__WHAT YOU WILL DO__.
Can you lay out the items, from the first line up to and including the line containing "by Telcel Oppo, has grown by leaps and bounds", as a JSON list of strings with one string per line and blank lines omitted?

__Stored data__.
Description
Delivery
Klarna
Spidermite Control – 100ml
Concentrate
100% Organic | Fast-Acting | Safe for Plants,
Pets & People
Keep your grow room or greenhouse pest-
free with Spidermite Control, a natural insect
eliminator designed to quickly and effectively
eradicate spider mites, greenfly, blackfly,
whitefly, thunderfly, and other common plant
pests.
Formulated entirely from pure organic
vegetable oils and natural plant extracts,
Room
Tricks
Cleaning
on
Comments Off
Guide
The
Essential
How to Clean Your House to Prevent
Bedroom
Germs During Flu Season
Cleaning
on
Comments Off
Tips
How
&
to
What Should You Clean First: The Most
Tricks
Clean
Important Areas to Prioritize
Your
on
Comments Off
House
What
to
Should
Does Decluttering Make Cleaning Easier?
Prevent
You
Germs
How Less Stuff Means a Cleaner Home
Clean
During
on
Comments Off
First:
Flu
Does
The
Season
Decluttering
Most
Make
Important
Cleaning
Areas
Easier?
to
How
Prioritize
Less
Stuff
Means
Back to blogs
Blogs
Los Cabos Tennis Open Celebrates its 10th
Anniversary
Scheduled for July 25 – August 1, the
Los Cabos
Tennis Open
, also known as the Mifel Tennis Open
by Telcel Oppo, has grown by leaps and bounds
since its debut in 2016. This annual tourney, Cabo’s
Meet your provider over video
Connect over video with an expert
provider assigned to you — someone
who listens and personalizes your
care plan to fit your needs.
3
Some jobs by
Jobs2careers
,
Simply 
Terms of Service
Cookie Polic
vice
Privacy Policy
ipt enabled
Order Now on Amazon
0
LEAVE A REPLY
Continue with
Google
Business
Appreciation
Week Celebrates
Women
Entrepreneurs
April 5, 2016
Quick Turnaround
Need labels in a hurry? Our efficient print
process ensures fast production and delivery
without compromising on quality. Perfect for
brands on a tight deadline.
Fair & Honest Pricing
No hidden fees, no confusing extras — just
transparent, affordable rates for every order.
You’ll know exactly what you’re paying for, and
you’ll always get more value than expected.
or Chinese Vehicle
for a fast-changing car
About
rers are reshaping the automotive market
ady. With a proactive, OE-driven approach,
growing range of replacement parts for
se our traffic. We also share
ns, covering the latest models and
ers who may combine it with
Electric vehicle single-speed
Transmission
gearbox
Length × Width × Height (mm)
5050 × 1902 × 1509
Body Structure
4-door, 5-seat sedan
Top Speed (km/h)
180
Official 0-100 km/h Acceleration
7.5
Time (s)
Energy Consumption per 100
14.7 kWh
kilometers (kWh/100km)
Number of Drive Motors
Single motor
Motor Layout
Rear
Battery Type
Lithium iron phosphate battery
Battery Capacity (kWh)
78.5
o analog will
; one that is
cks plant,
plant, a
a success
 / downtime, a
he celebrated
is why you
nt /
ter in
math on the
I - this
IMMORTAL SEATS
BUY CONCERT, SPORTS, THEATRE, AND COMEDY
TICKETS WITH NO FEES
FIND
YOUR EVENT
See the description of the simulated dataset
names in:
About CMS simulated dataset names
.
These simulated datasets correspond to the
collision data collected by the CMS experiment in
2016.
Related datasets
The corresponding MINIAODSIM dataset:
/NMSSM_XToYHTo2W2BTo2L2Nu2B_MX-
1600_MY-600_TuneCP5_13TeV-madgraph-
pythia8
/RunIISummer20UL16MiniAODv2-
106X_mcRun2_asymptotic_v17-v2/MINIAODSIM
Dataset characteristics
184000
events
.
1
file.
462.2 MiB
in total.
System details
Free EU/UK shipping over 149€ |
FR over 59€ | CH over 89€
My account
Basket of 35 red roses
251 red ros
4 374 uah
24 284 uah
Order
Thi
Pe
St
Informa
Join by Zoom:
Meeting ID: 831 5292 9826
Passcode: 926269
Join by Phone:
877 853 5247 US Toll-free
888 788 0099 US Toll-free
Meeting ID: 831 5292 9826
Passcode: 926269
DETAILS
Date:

__SOLUTION__.
[
  "Description",
  "Delivery",
  "Klarna",
  "Spidermite Control – 100ml",
  "Concentrate",
  "100% Organic | Fast-Acting | Safe for Plants,",
  "Pets & People",
  "Keep your grow room or greenhouse pest-",
  "free with Spidermite Control, a natural insect",
  "eliminator designed to quickly and effectively",
  "eradicate spider mites, greenfly, blackfly,",
  "whitefly, thunderfly, and other common plant",
  "pests.",
  "Formulated entirely from pure organic",
  "vegetable oils and natural plant extracts,",
  "Room",
  "Tricks",
  "Cleaning",
  "on",
  "Comments Off",
  "Guide",
  "The",
  "Essential",
  "How to Clean Your House to Prevent",
  "Bedroom",
  "Germs During Flu Season",
  "Cleaning",
  "on",
  "Comments Off",
  "Tips",
  "How",
  "&",
  "to",
  "What Should You Clean First: The Most",
  "Tricks",
  "Clean",
  "Important Areas to Prioritize",
  "Your",
  "on",
  "Comments Off",
  "House",
  "What",
  "to",
  "Should",
  "Does Decluttering Make Cleaning Easier?",
  "Prevent",
  "You",
  "Germs",
  "How Less Stuff Means a Cleaner Home",
  "Clean",
  "During",
  "on",
  "Comments Off",
  "First:",
  "Flu",
  "Does",
  "The",
  "Season",
  "Decluttering",
  "Most",
  "Make",
  "Important",
  "Cleaning",
  "Areas",
  "Easier?",
  "to",
  "How",
  "Prioritize",
  "Less",
  "Stuff",
  "Means",
  "Back to blogs",
  "Blogs",
  "Los Cabos Tennis Open Celebrates its 10th",
  "Anniversary",
  "Scheduled for July 25 – August 1, the",
  "Los Cabos",
  "Tennis Open",
  ", also known as the Mifel Tennis Open",
  "by Telcel Oppo, has grown by leaps and bounds"
]